Ever thought you are so addicted to Java that although the world is talking about moving to functional languages, you just cannot see yourself leaving the JVM?
Are there any compelling reasons to move to Groovy or even away from Java to any of the scripting languages on the JVM?
Well, I wouldn't consider myself to be an expert in Java, or any programming language, but from the little experience that I have, I should say, there are some reasons I can think of.
Some time back, we had this requirement. We were doing some project on Eclipse and we had to make changes to a basic Eclipse object because an assumption made by the Eclipse architecture was not true for us. Were we trying to break the architecture of Eclipse? May be. Why were we trying to do it? Well, technological coolness!

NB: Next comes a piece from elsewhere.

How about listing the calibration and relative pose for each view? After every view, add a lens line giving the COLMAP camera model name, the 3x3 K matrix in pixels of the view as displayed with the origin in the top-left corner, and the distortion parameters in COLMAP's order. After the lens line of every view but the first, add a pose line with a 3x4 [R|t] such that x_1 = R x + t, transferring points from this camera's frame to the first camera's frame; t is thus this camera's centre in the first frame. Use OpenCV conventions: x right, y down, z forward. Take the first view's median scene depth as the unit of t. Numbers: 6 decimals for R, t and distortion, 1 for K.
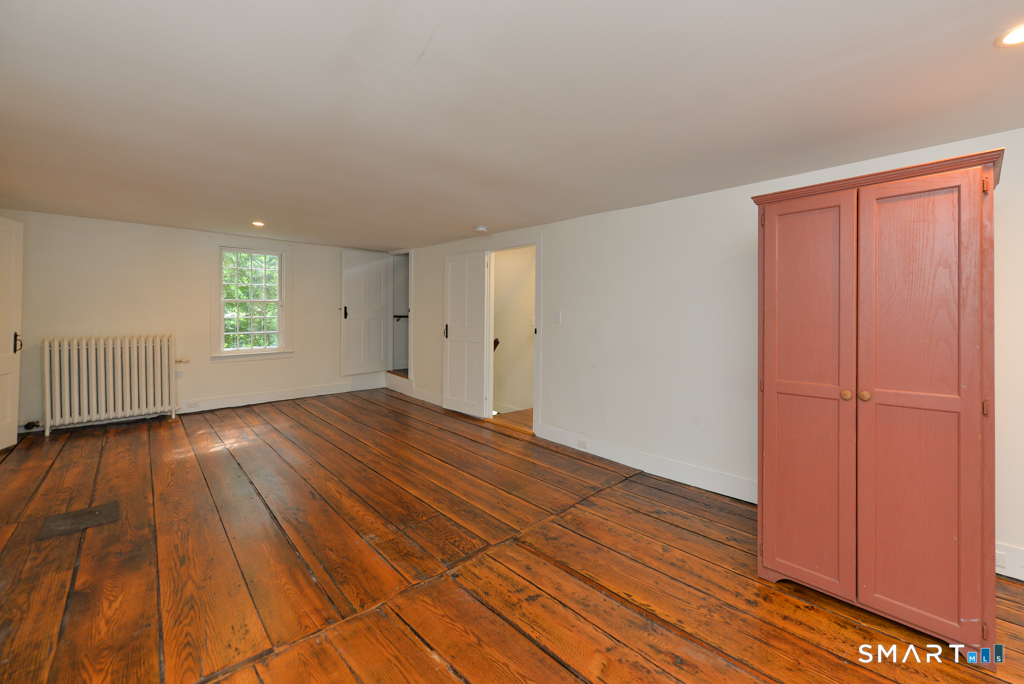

Anyway, the point is, this is not possible without actually downloading the source and then making the modification and asking users to replace the original JAR containing that object with ours. Or we need to ask the Eclipse community to accept our change and it might not be a compelling reason for the community. Is there a simpler solution?
How would it be if it was possible to modify this object during runtime and not require anyone to replace the JARs?
Well, although I have not tried it, I am sure it is quite easy to do this with a functional language. I have done some similar changes to Dojo using the 'prototype' property.
There are simpler reasons than that. Java sometimes can get really painful. Remember how painful it is to simply replace backslashes in Java? Remember how painful it is to obtain a substring from the 2nd character at the beginning to the last but one character at the end? Remember how painful it is to write a string of HTML to the response from a servlet? Can setters/getters be simpler? Can XML document creation be simpler?
With the world talking about byte-code modification, metaprogramming and scripting languages on the JVM, Java is becoming more of a platform language than a core programming language. It is more like what C/C++ was about 10 years back and what assembly was before that.
So back to my question on why Groovy.
The Groovy guys have answered it elegantly. Here are the reasons that I found to be the most compelling:
1. It has functional aspects.
2. The syntax is neat and consistent.
3. It is Java based. It is easy to move back to Java if I ever need to. Groovy is completely interoperable with Java and reuses a lot of the Java semantics. If you really need to get this, you should see this tutorial.
So go ahead and give it a try! Who knows, you may soon start to wonder why you were doing Java programming all these days!